## Stated task
Copy the stretch from the start of the records through the line containing "- row: Actress", substituting "Postseason" for each "Playoffs" and keeping everything else the same.

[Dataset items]
• • • • •

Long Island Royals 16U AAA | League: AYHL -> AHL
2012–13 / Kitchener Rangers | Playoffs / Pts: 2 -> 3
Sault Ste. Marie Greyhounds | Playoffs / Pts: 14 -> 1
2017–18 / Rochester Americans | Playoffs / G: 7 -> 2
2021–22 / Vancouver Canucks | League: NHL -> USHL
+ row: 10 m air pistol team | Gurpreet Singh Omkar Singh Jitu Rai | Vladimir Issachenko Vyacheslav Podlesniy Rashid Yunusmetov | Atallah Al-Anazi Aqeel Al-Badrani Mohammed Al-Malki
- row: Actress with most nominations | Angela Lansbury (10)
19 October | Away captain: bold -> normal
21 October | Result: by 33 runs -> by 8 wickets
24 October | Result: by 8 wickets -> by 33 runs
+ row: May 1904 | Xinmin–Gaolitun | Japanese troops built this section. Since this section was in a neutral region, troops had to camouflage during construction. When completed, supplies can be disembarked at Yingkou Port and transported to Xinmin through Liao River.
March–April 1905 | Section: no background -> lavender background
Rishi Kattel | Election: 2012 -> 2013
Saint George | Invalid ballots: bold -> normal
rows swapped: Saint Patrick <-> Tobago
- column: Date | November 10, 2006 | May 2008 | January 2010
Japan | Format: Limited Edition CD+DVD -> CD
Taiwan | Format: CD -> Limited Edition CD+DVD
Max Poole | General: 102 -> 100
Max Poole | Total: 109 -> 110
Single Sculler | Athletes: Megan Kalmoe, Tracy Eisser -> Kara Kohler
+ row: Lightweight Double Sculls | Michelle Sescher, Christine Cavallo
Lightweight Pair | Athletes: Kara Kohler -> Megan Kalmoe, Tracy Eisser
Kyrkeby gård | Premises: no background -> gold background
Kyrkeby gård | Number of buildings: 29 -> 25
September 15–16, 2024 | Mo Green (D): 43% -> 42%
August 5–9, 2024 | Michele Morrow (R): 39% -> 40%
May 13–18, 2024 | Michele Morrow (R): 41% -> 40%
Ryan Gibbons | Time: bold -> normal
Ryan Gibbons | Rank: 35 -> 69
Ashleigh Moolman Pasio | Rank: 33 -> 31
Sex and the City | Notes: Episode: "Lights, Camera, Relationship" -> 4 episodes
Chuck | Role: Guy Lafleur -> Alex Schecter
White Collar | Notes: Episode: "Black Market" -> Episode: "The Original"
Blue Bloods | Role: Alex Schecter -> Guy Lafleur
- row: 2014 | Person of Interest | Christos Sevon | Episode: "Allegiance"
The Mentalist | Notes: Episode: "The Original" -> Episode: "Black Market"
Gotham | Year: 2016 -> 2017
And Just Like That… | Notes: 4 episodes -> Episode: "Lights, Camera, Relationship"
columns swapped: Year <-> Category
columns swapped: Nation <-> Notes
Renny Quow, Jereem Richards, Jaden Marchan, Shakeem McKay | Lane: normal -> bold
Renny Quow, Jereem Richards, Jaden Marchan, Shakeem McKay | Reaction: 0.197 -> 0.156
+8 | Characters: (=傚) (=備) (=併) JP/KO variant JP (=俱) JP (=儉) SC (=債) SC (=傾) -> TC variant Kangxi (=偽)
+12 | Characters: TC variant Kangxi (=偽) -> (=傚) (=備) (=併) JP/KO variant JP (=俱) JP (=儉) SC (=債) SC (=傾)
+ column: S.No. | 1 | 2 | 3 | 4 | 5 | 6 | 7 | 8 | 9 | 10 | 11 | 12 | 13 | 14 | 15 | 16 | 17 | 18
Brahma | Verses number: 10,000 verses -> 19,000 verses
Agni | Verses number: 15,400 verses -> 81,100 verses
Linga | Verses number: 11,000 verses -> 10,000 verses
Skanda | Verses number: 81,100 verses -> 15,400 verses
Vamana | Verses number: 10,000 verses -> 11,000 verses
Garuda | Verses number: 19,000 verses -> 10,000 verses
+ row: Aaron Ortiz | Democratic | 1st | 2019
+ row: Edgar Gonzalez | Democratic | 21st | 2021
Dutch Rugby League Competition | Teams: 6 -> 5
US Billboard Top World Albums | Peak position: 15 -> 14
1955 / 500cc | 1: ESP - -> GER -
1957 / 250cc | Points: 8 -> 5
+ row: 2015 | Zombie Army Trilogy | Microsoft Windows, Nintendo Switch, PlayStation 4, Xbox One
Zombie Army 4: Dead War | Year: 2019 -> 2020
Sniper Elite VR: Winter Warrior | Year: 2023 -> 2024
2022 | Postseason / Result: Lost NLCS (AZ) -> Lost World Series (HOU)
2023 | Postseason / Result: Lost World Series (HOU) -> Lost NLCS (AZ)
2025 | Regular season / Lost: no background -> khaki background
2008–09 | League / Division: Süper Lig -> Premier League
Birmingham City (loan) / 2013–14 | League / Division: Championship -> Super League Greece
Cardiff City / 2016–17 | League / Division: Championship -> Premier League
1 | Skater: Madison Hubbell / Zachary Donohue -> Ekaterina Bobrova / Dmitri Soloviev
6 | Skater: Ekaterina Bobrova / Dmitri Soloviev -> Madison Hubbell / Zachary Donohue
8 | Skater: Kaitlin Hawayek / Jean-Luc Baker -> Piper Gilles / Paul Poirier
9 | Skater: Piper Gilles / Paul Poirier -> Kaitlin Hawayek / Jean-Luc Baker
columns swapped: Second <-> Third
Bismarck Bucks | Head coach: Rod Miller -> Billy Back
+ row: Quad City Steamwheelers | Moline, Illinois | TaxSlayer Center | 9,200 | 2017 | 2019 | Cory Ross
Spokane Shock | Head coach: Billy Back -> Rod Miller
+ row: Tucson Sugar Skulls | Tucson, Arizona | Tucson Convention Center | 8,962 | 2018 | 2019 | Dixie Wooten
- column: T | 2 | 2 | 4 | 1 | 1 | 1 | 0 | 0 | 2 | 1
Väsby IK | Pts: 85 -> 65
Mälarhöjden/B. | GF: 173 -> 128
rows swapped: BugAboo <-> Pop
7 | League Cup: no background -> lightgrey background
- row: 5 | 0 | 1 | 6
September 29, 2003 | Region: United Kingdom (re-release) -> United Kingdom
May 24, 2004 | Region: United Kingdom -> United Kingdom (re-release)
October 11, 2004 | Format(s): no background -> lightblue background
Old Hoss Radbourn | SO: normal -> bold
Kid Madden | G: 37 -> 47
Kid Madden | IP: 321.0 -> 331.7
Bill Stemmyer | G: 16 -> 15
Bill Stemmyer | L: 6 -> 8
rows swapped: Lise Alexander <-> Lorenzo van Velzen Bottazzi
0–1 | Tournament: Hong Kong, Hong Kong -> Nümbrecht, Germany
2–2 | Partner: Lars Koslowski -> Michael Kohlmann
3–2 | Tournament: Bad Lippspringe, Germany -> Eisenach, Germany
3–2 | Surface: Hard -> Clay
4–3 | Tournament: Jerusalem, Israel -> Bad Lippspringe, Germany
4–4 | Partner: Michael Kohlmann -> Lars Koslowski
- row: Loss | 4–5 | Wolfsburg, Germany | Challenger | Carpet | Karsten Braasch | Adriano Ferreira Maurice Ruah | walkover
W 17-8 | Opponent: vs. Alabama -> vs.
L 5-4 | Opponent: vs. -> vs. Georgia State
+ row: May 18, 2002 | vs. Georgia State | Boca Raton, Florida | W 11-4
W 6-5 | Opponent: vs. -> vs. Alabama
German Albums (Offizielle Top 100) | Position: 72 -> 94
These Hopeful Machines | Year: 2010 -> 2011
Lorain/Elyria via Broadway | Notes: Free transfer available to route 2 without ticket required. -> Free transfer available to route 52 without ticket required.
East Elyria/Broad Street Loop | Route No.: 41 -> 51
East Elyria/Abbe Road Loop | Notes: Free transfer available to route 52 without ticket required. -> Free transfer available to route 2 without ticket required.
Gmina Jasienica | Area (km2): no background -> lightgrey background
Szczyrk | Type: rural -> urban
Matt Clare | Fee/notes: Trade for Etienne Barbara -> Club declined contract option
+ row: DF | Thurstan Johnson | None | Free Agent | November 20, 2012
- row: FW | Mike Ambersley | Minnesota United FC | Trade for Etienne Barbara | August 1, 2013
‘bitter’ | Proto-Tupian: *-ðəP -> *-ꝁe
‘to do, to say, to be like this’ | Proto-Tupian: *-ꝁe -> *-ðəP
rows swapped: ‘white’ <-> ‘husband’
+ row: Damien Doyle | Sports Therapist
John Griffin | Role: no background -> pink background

• • • • •

## Solution to this problem
Long Island Royals 16U AAA | League: AYHL -> AHL
2012–13 / Kitchener Rangers | Postseason / Pts: 2 -> 3
Sault Ste. Marie Greyhounds | Postseason / Pts: 14 -> 1
2017–18 / Rochester Americans | Postseason / G: 7 -> 2
2021–22 / Vancouver Canucks | League: NHL -> USHL
+ row: 10 m air pistol team | Gurpreet Singh Omkar Singh Jitu Rai | Vladimir Issachenko Vyacheslav Podlesniy Rashid Yunusmetov | Atallah Al-Anazi Aqeel Al-Badrani Mohammed Al-Malki
- row: Actress with most nominations | Angela Lansbury (10)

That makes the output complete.